The favorite club of Moscow's mayor Yuri Luzhkov, FC Moscow, has pulled out of the Russian Premier League with immediate effect.
The Caps had just completed their ninth consecutive season in the top flight of Russian football, after finishing sixth place in 2009 with 48 points and just missing out on a spot in the Europa League.
Previously financed by mining giants MMC Norilsk Nickel, the company announced two days ago that they would be terminating the contract with FC Moscow. Despite protests from both players and supporters alike, the company's decision held and it was deemed impossible that the club could continue playing in the RPL.
It is widely assumed that 3rd-place 1st Division team Alania Vladikavkaz will assume the place of FC Moscow in the Premier League for 2010. Alania has not played in the top flight since 2005 but had an excellent run in mid-1990s, becoming the first non-Moscow based club to win the championship.
But it is a disheartening end for the Caps.
FC Moscow has never been a rich club and has always been looked on as "that other club", vastly overshadowed by goliaths CSKA, Spartak, Dinamo, and Lokomotiv. Because of this, they have gained the title of least-followed club in the RPL in terms of fan support. On most home dates, their stadium is filled with visiting ultras.
Even so, they have consistently been able to put together tremendous seasons, overachieving by miles.

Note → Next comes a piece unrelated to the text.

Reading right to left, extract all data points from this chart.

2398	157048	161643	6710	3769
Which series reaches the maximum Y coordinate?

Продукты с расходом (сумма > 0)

In fact, the club had not finished outside of the Top 10 in six years, despite losing all their talented players on a yearly basis.
The 2010 winter transfer period was no different.

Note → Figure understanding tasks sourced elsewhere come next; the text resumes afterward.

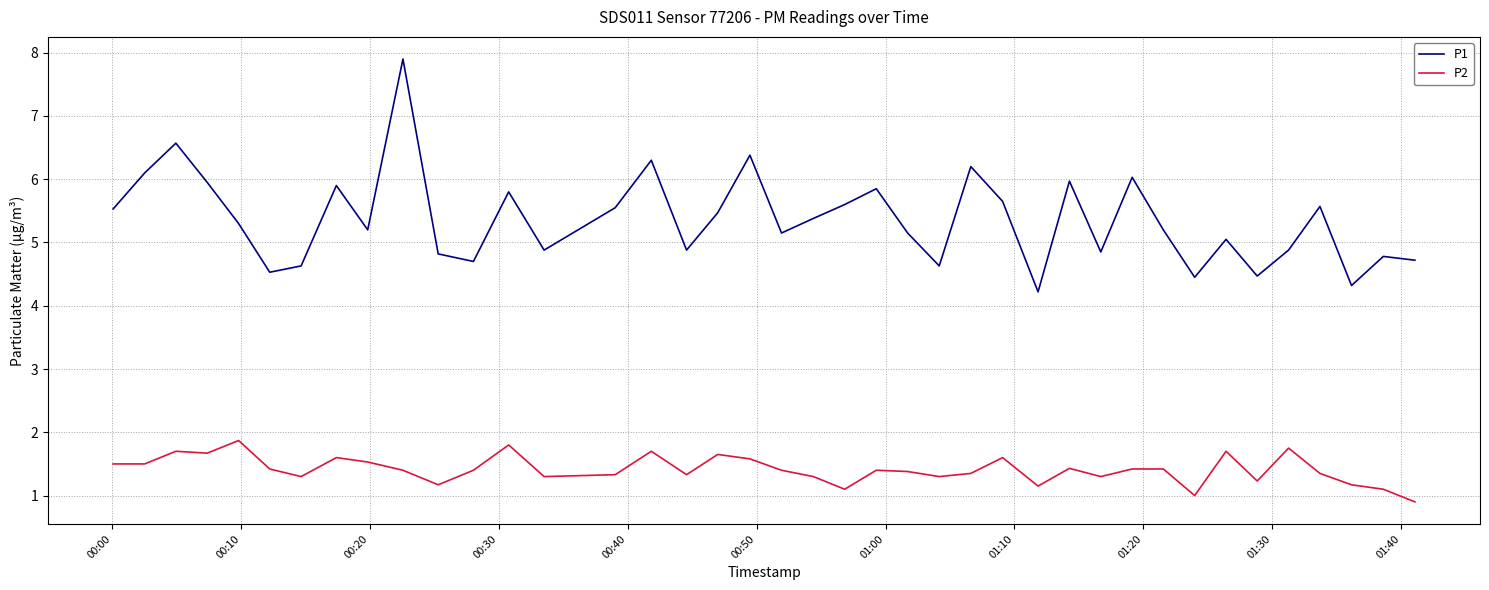

True or false: P1 and P2 cross at least once.

False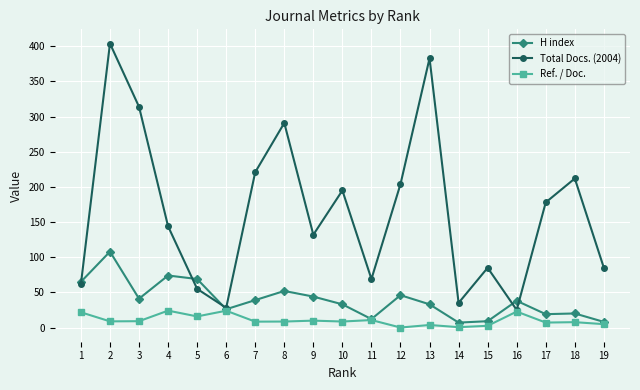

Where does the H index series first go above 38?

1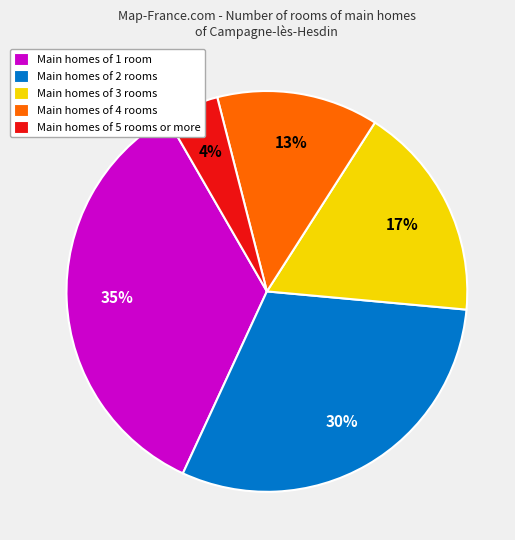

How many segments does this pie chart have?

5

The Caps starting lineup was picked to pieces by the bigger Moscow clubs. Talented young midfielder Dmitri Tarasov headed off for Lokomotiv, RFU Top 33 right back Kirill Nababkin departed for CSKA, and a trio of Alexandru Epureanu, Aleksandr Samedov, and Edgaras Cesnauskis all marched off to Dinamo.
But despite all these sales, which raised over €20 million, the club could still not stay afloat.
Maybe there were just too many Moscow-based clubs in the league? Although the city is the largest in Europe, six out of 16 in the RPL was excessive, especially when the smaller ones were forced to compete with the backing of Gazprom, Lukoil and other economic giants.
Maybe with their incredible success, the Caps luck simply ran out? After years of operating with very little income, it was only a matter of time before the economy finally caught up with the sinking club.
But either way, there are a number of fine players still remaining on the FC Moscow roster that will now be searching for a new club. Most prominently holding midfielder Aleksei Rebko, who made his Sbornaya debut on September 5 against Liechtenstein and was widely believed to be on the move after the 2009 season ended. But Rebko was loyal, and now he must test the open market.
He will most likely be offered a new job sooner rather than later, however.
Some players, like Belorusian international keeper Yuri Zhevnov are not so lucky. The 28-year-old was the key component to the Caps successes in 2009 but has not been offered any contracts elsewhere. Most of the top clubs already have a starting goalkeeper and the lesser clubs will most likely not be able to afford him.
It's a sad day for the Russian Premier League to lose a club that has truly played inspired football under Miodrag Bozovic.